I am testing a script and need to change the system date to Nov 30 2009. I cannot seem to find a way to do this other than TZ command but it does not seem to work correctly.
I tried TZ=GMT+168 date but it is returning todays date
Mon Dec 7 19:48:11 GMT 2009
...instead of Nov 30 2009
I tried TZ=GMT+24 date and it does return yesterdays date
Sun Dec 6 19:52:30 GMT 2009
I tried TZ=GMT+144 date and it does return date 6 days ago
Tue Dec 1 19:51:23 GMT 2009
IF you set the system date using the date command ( assuming you are not running ntpd or xtnpd) then that will change the system time.

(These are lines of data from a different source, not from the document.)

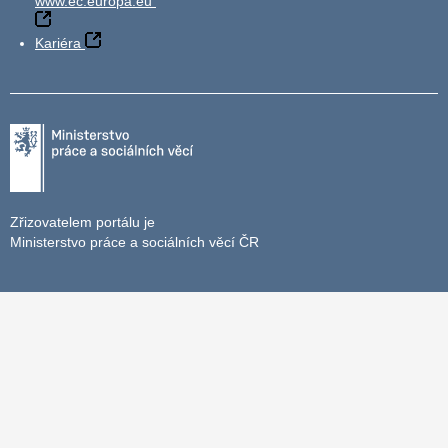
www.ec.europa.eu
Kariéra
Zřizovatelem portálu je
Ministerstvo práce a sociálních věcí ČR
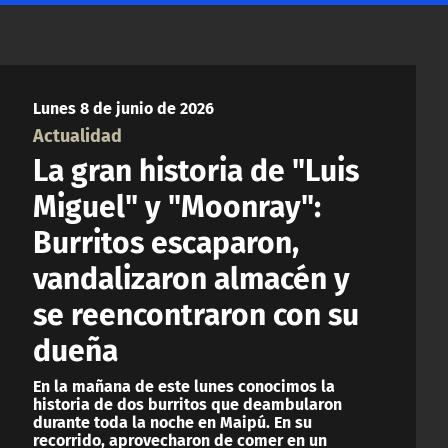
Lunes 8 de junio de 2026
Actualidad
La gran historia de "Luis
Miguel" y "Moonray":
Burritos escaparon,
vandalizaron almacén y
se reencontraron con su
dueña
En la mañana de este lunes conocimos la
historia de dos burritos que deambularon
durante toda la noche en Maipú. En su
recorrido, aprovecharon de comer en un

Anything else is just sort of silly. You can use TZ to mess around with a few days, as you have discovered, but it is NOT changing the system date: that is set as the number of seconds since Jan 1 1970. To truly change the date you have to reset system time with the date command - which is NOT a great idea. crontab can get confused, for example.

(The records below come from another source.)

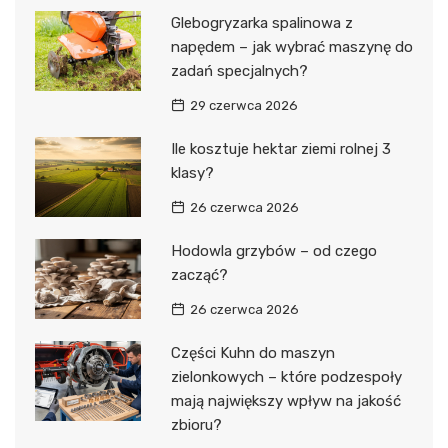
Glebogryzarka spalinowa z
napędem – jak wybrać maszynę do
zadań specjalnych?
29 czerwca 2026
Ile kosztuje hektar ziemi rolnej 3
klasy?
26 czerwca 2026
Hodowla grzybów – od czego
zacząć?
26 czerwca 2026
Części Kuhn do maszyn
zielonkowych – które podzespoły
mają największy wpływ na jakość
zbioru?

What are you really trying to accomplish - answer does not include not playing with TZ?
I am trying to test some logic that relies on the unix date being the last calendar day of the month. Obviously if I run this now the system date will be Dec 7 2009 - I want to test the script when the date is Nov 30 2009 or Dec 31 2009.

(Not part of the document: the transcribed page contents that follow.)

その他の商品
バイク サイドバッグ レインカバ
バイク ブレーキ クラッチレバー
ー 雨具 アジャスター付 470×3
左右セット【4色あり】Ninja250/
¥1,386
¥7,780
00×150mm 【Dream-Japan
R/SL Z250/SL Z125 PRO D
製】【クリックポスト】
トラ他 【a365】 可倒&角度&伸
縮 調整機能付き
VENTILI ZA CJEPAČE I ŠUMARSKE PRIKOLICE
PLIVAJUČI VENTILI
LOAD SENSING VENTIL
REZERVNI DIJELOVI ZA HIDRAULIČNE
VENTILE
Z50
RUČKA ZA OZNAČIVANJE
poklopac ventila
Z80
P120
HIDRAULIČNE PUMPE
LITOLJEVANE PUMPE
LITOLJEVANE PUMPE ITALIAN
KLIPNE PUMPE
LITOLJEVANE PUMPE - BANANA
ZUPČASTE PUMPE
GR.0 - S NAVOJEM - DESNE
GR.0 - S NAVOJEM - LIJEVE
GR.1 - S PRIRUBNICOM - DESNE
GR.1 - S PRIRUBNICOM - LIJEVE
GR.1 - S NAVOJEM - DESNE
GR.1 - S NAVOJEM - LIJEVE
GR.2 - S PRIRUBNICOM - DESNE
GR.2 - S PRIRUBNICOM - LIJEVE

You will have to have a development box. We have a specific box named "timewarp" for just this kind of stuff. There are no cron jobs, no at jobs, and it is setup with no ntpd.
I personally have not tried this because our Sun OS versions are old:
create a Solaris zone with its own internal UTC setting - on Solaris 10g.
You should have a development environment at your work as well. Or maybe create a desktop one using Virtual Box - if you have to test time/date dependent code.
You are not actually testing time/date dependent code otherwise.